Reproduce every line of text in the material below without changing anything, and leave the pictures out of your answer.

* **EXERCISE INPUT**
▼
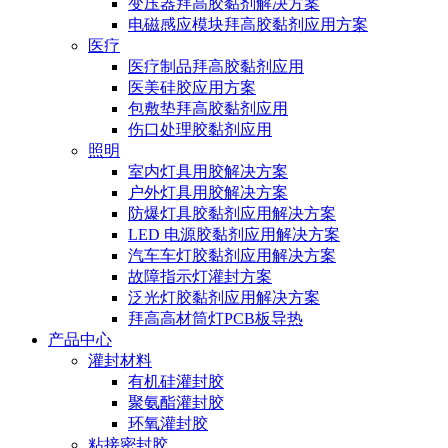
变压器拜高胶黏剂解决方案
电磁感应模块拜高胶黏剂应用方案
医疗
医疗制品拜高胶黏剂应用
医美硅胶应用方案
包敷垫拜高胶黏剂应用
伤口处理胶黏剂应用
照明
室内灯具用胶解决方案
户外灯具用胶解决方案
防爆灯具胶黏剂应用解决方案
LED 电源胶黏剂应用解决方案
汽车车灯胶黏剂应用解决方案
故障指示灯灌封方案
泛光灯胶黏剂应用解决方案
拜高高材筒灯PCB板导热
产品中心
灌封材料
有机硅灌封胶
聚氨酯灌封胶
环氧灌封胶
粘接密封胶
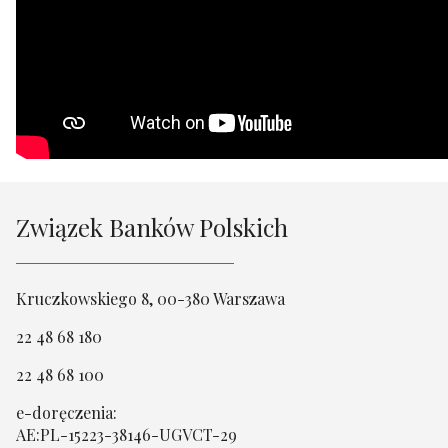
Związek Banków Polskich
Kruczkowskiego 8, 00-380 Warszawa
22 48 68 180
22 48 68 100
e-doręczenia:
AE:PL-15223-38146-UGVCT-29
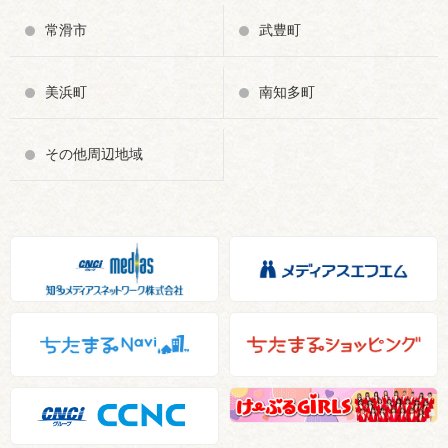
常滑市
武豊町
美浜町
南知多町
その他周辺地域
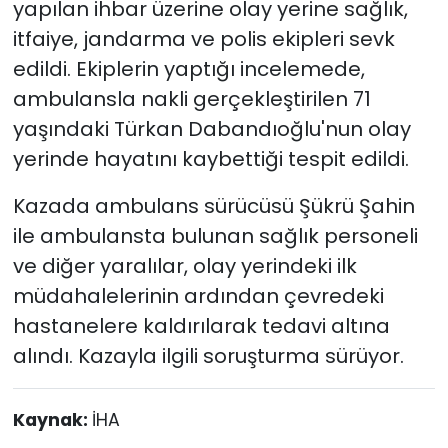
yapılan ihbar üzerine olay yerine sağlık,
itfaiye, jandarma ve polis ekipleri sevk
edildi. Ekiplerin yaptığı incelemede,
ambulansla nakli gerçekleştirilen 71
yaşındaki Türkan Dabandıoğlu'nun olay
yerinde hayatını kaybettiği tespit edildi.
Kazada ambulans sürücüsü Şükrü Şahin
ile ambulansta bulunan sağlık personeli
ve diğer yaralılar, olay yerindeki ilk
müdahalelerinin ardından çevredeki
hastanelere kaldırılarak tedavi altına
alındı. Kazayla ilgili soruşturma sürüyor.
Kaynak:
İHA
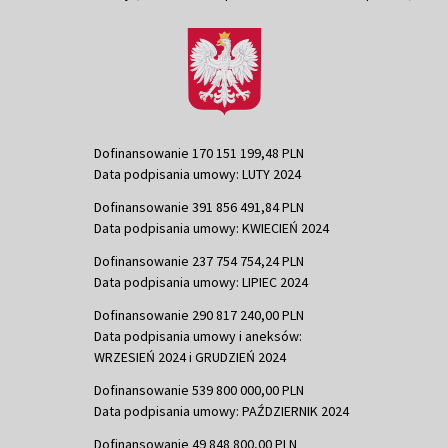
Dofinansowanie 170 151 199,48 PLN
Data podpisania umowy: LUTY 2024
Dofinansowanie 391 856 491,84 PLN
Data podpisania umowy: KWIECIEŃ 2024
Dofinansowanie 237 754 754,24 PLN
Data podpisania umowy: LIPIEC 2024
Dofinansowanie 290 817 240,00 PLN
Data podpisania umowy i aneksów:
WRZESIEŃ 2024 i GRUDZIEŃ 2024
Dofinansowanie 539 800 000,00 PLN
Data podpisania umowy: PAŹDZIERNIK 2024
Dofinansowanie 49 848 800,00 PLN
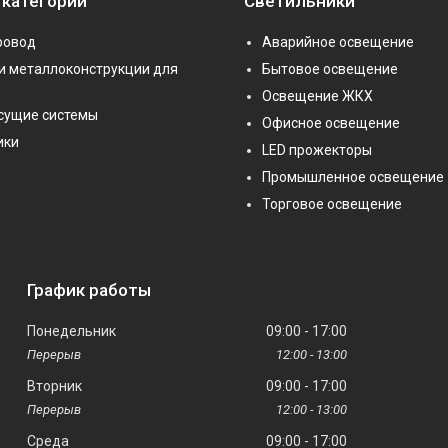
 категории
Светильники
ровод
Аварийное освещение
и металлоконструкции для
Бытовое освещение
Освещение ЖКХ
сущие системы
Офисное освещение
ики
LED прожекторы
Промышленное освещение
Торговое освещение
График работы
Понедельник
09:00
17:00
12:00
13:00
Вторник
09:00
17:00
12:00
13:00
Среда
09:00
17:00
▲
* **WRITTEN ANSWER**
变压器拜高胶黏剂解决方案
电磁感应模块拜高胶黏剂应用方案
医疗
医疗制品拜高胶黏剂应用
医美硅胶应用方案
包敷垫拜高胶黏剂应用
伤口处理胶黏剂应用
照明
室内灯具用胶解决方案
户外灯具用胶解决方案
防爆灯具胶黏剂应用解决方案
LED 电源胶黏剂应用解决方案
汽车车灯胶黏剂应用解决方案
故障指示灯灌封方案
泛光灯胶黏剂应用解决方案
拜高高材筒灯PCB板导热
产品中心
灌封材料
有机硅灌封胶
聚氨酯灌封胶
环氧灌封胶
粘接密封胶
Związek Banków Polskich
Kruczkowskiego 8, 00-380 Warszawa
22 48 68 180
22 48 68 100
e-doręczenia:
AE:PL-15223-38146-UGVCT-29
常滑市
武豊町
美浜町
南知多町
その他周辺地域
yapılan ihbar üzerine olay yerine sağlık,
itfaiye, jandarma ve polis ekipleri sevk
edildi. Ekiplerin yaptığı incelemede,
ambulansla nakli gerçekleştirilen 71
yaşındaki Türkan Dabandıoğlu'nun olay
yerinde hayatını kaybettiği tespit edildi.
Kazada ambulans sürücüsü Şükrü Şahin
ile ambulansta bulunan sağlık personeli
ve diğer yaralılar, olay yerindeki ilk
müdahalelerinin ardından çevredeki
hastanelere kaldırılarak tedavi altına
alındı. Kazayla ilgili soruşturma sürüyor.
Kaynak:
İHA
Dofinansowanie 170 151 199,48 PLN
Data podpisania umowy: LUTY 2024
Dofinansowanie 391 856 491,84 PLN
Data podpisania umowy: KWIECIEŃ 2024
Dofinansowanie 237 754 754,24 PLN
Data podpisania umowy: LIPIEC 2024
Dofinansowanie 290 817 240,00 PLN
Data podpisania umowy i aneksów:
WRZESIEŃ 2024 i GRUDZIEŃ 2024
Dofinansowanie 539 800 000,00 PLN
Data podpisania umowy: PAŹDZIERNIK 2024
Dofinansowanie 49 848 800,00 PLN
 категории
Светильники
ровод
Аварийное освещение
и металлоконструкции для
Бытовое освещение
Освещение ЖКХ
сущие системы
Офисное освещение
ики
LED прожекторы
Промышленное освещение
Торговое освещение
График работы
Понедельник
09:00
17:00
12:00
13:00
Вторник
09:00
17:00
12:00
13:00
Среда
09:00
17:00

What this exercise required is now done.